Transcribed page contents:
________________________________________

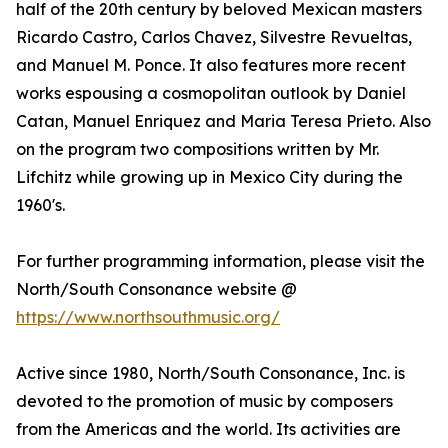
half of the 20th century by beloved Mexican masters
Ricardo Castro, Carlos Chavez, Silvestre Revueltas,
and Manuel M. Ponce. It also features more recent
works espousing a cosmopolitan outlook by Daniel
Catan, Manuel Enriquez and Maria Teresa Prieto. Also
on the program two compositions written by Mr.
Lifchitz while growing up in Mexico City during the
1960's.
For further programming information, please visit the
North/South Consonance website @
https://www.northsouthmusic.org/
Active since 1980, North/South Consonance, Inc. is
devoted to the promotion of music by composers
from the Americas and the world. Its activities are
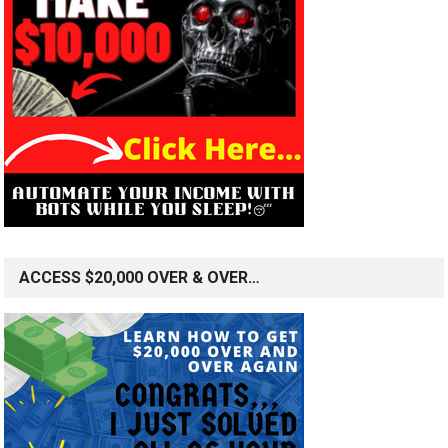
ACCESS $20,000 OVER & OVER…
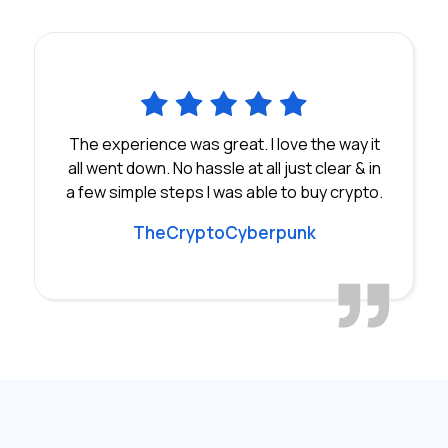
The experience was great. I love the way it
all went down. No hassle at all just clear & in
a few simple steps I was able to buy crypto.
TheCryptoCyberpunk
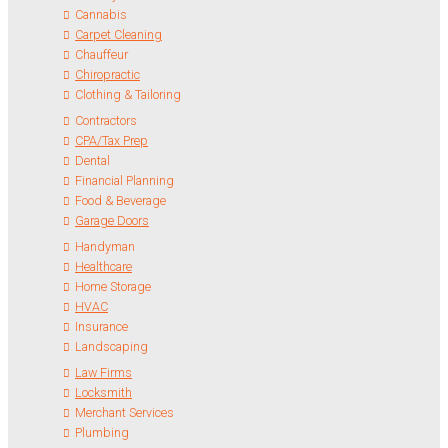
Cannabis
Carpet Cleaning
Chauffeur
Chiropractic
Clothing & Tailoring
Contractors
CPA/Tax Prep
Dental
Financial Planning
Food & Beverage
Garage Doors
Handyman
Healthcare
Home Storage
HVAC
Insurance
Landscaping
Law Firms
Locksmith
Merchant Services
Plumbing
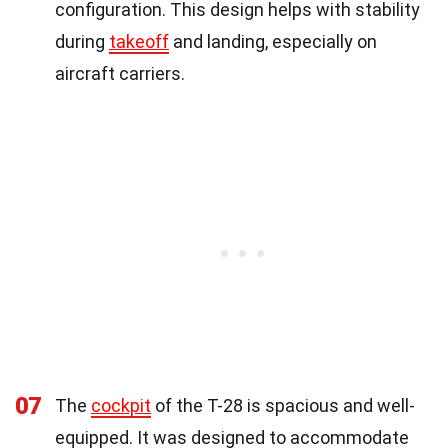
configuration. This design helps with stability
during
takeoff
and landing, especially on
aircraft carriers.
07
The
cockpit
of the T-28 is spacious and well-
equipped. It was designed to accommodate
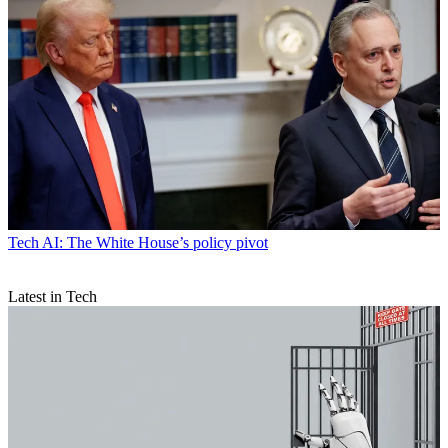
Tech
AI: The White House’s policy pivot
Latest in Tech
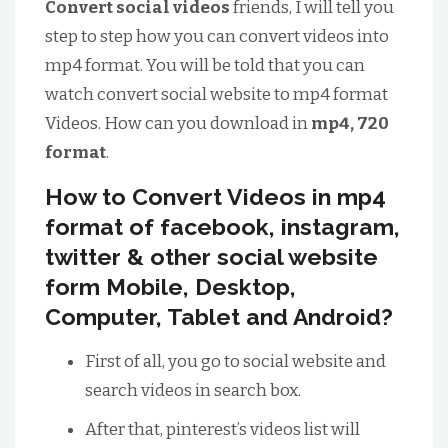
Convert social videos
friends, I will tell you
step to step how you can convert videos into
mp4 format. You will be told that you can
watch convert social website to mp4 format
Videos. How can you download in
mp4, 720
format
.
How to Convert Videos in mp4
format of facebook, instagram,
twitter & other social website
form Mobile, Desktop,
Computer, Tablet and Android?
First of all, you go to social website and
search videos in search box.
After that, pinterest’s videos list will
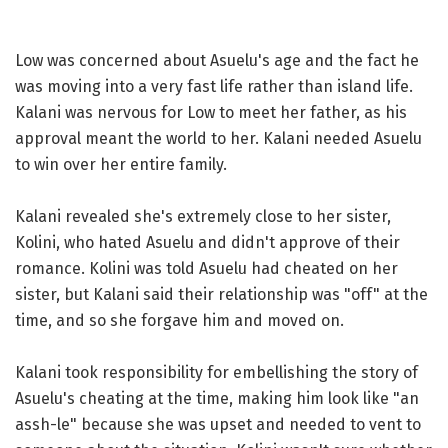
Low was concerned about Asuelu's age and the fact he
was moving into a very fast life rather than island life.
Kalani was nervous for Low to meet her father, as his
approval meant the world to her. Kalani needed Asuelu
to win over her entire family.
Kalani revealed she's extremely close to her sister,
Kolini, who hated Asuelu and didn't approve of their
romance. Kolini was told Asuelu had cheated on her
sister, but Kalani said their relationship was "off" at the
time, and so she forgave him and moved on.
Kalani took responsibility for embellishing the story of
Asuelu's cheating at the time, making him look like "an
assh-le" because she was upset and needed to vent to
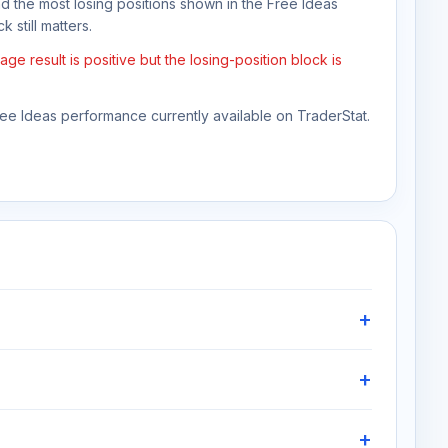
nd the most losing positions shown in the Free Ideas
 still matters.
e result is positive but the losing-position block is
Free Ideas performance currently available on TraderStat.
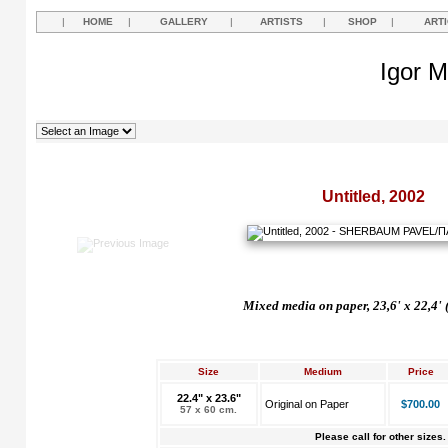
|
HOME
|
GALLERY
|
ARTISTS
|
SHOP
|
ART
Igor M
Untitled, 2002
Mixed media on paper, 23,6' x 22,4' 
Size
Medium
Price
22.4" x 23.6"
Original on Paper
$700.00
57 x 60 cm.
Please call for other sizes.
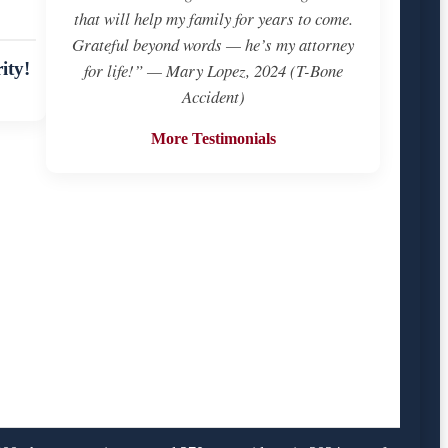
that will help my family for years to come.
Grateful beyond words — he’s my attorney
ity!
for life!” — Mary Lopez, 2024 (T-Bone
Accident)
More Testimonials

________________________________________

### AIM OF THE EXERCISE
Return each full line of the entries that contains the word "Consonance".

### YOUR SOLUTION
North/South Consonance website @
Active since 1980, North/South Consonance, Inc. is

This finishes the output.